Limit the generated work before splitting it:

./tune_multiply.sh -t 180 -r 4 32 -m 64 -n 100 \
  4 8 16 32, 4 8 16 32, 4 8 16 32

Useful options:

Option	Meaning
-t seconds	Time limit per kernel
-p path	Directory for JSON files
-s size	Benchmark batch size, also called stack size
-a level	Tuning level: 0=all, 1=most, 2=some, 3=least
-u	Retune JSON files found under `-p`
-d	Ask the merge step to delete outperformed JSONs
-c	Continue with the next kernel after an error
-b	Tune triplets in reverse order
-j parts	Total number of tuning parts
-i index	Part to run, using 1-based numbering
-r low high	Keep kernels with low3 < MNK <= high3
-m extent	Keep kernels with M, N, and K no larger than this
-n count	Keep only the first count kernels
-f file	Read MxNxK list from a file (one per line)
-k id	Use a predefined triplet set

Tuning from a File¶

A text file with one MxNxK per line can drive the tuning session. Lines starting with # are comments, and inline comments after # are stripped. Whitespace within an entry is ignored:

./tune_multiply.sh -t 300 -f retune_shapes.txt -p params/local

Under MPI, the file entries are partitioned across ranks as usual:

mpirun -np 8 ./tune_multiply.sh -t 300 -f retune_shapes.txt -p params/local

Bulk Tuning with MPI¶

Under MPI, the wrapper defaults -j to the MPI world size and -i to rank + 1. It also forwards a normalized local rank to tune_multiply.py, so the Python tuner can select a different device per local rank.

For most MPI launchers, this is enough:

mpirun -np 8 ./tune_multiply.sh -t 300 -p params/local \
  4 10 15, 6 7 8, 23

You can still spell out parts explicitly when the launcher or scheduler needs it:

mpirun \
  ./tune_multiply.sh -t 300 -j 4 -i 1 -p params/local \
    4 10 15, 6 7 8, 23 : \
  ./tune_multiply.sh -t 300 -j 4 -i 2 -p params/local \
    4 10 15, 6 7 8, 23 : \
  ./tune_multiply.sh -t 300 -j 4 -i 3 -p params/local \
    4 10 15, 6 7 8, 23 : \
  ./tune_multiply.sh -t 300 -j 4 -i 4 -p params/local \
    4 10 15, 6 7 8, 23 \
>out.log 2>&1

To retune an existing JSON directory across eight MPI ranks:

mpirun -np 8 ./tune_multiply.sh -u -p params/local -t 300

Managing Tuned Parameters¶

JSON files are the working format.
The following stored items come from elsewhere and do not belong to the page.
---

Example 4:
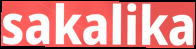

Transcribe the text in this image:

sakalika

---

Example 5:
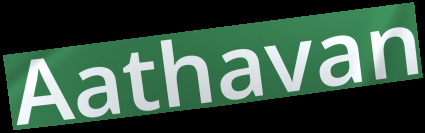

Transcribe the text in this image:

Aathavan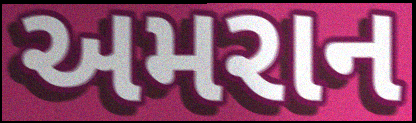
અમરાનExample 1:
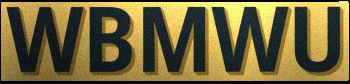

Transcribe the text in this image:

WBMWU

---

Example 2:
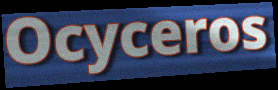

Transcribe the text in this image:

Ocyceros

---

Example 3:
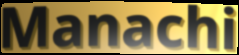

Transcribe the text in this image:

Manachi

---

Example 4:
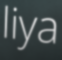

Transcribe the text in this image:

liya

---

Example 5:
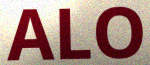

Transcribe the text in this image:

ALO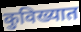
कुविख्यातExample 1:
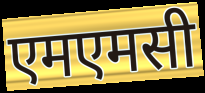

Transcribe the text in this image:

एमएमसी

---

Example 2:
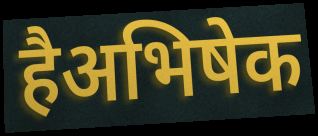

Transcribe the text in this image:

हैअभिषेक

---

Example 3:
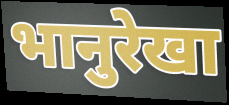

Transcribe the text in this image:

भानुरेखा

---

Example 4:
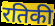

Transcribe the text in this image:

रतिकी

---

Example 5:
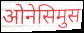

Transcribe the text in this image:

ओनेसिमुसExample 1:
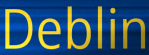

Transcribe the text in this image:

Deblin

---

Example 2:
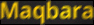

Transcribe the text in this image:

Maqbara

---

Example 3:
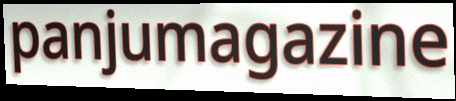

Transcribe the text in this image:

panjumagazine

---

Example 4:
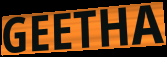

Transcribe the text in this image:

GEETHA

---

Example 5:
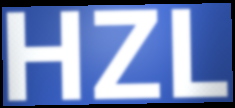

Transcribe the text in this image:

HZL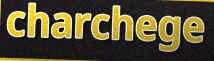
charchege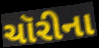
ચૉરીના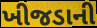
ખીજડાની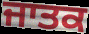
ਜਾਤਕ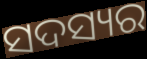
ସଦସ୍ୟର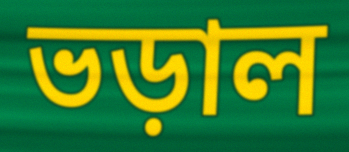
ভড়াল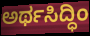
ಅರ್ಥಸಿದ್ಧಿಂ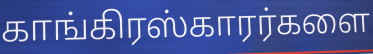
காங்கிரஸ்காரர்களை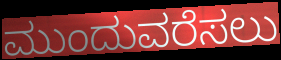
ಮುಂದುವರೆಸಲು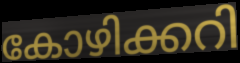
കോഴിക്കറി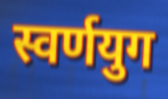
स्वर्णयुग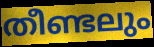
തീണ്ടലുംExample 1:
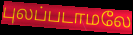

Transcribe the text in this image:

புலப்படாமலே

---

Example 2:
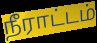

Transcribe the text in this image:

நீராட்டம்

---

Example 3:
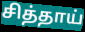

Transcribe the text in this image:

சித்தாய்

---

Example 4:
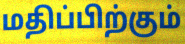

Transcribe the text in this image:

மதிப்பிற்கும்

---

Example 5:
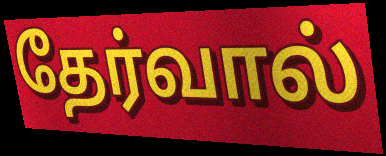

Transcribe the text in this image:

தேர்வால்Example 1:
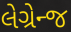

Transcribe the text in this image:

લેગ્રેન્જ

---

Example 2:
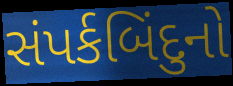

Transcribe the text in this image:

સંપર્કબિંદુનો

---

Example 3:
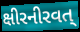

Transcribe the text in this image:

ક્ષીરનીરવત્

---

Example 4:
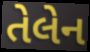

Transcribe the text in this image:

તેલેન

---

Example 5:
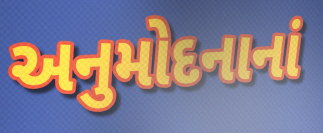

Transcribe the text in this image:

CSV files are the deployable format. A typical retune flow is:

make realclean
make WITH_GPU=P100
mkdir -p params/p100
./tune_multiply.sh -u -p params/p100 -t 300
./tune_multiply.py -m -p params/p100 -o params/tune_multiply_P100.csv

Keep GPU driver state persistent during tuning (e.g., nvidia-smi -pm ENABLED on headless NVIDIA systems).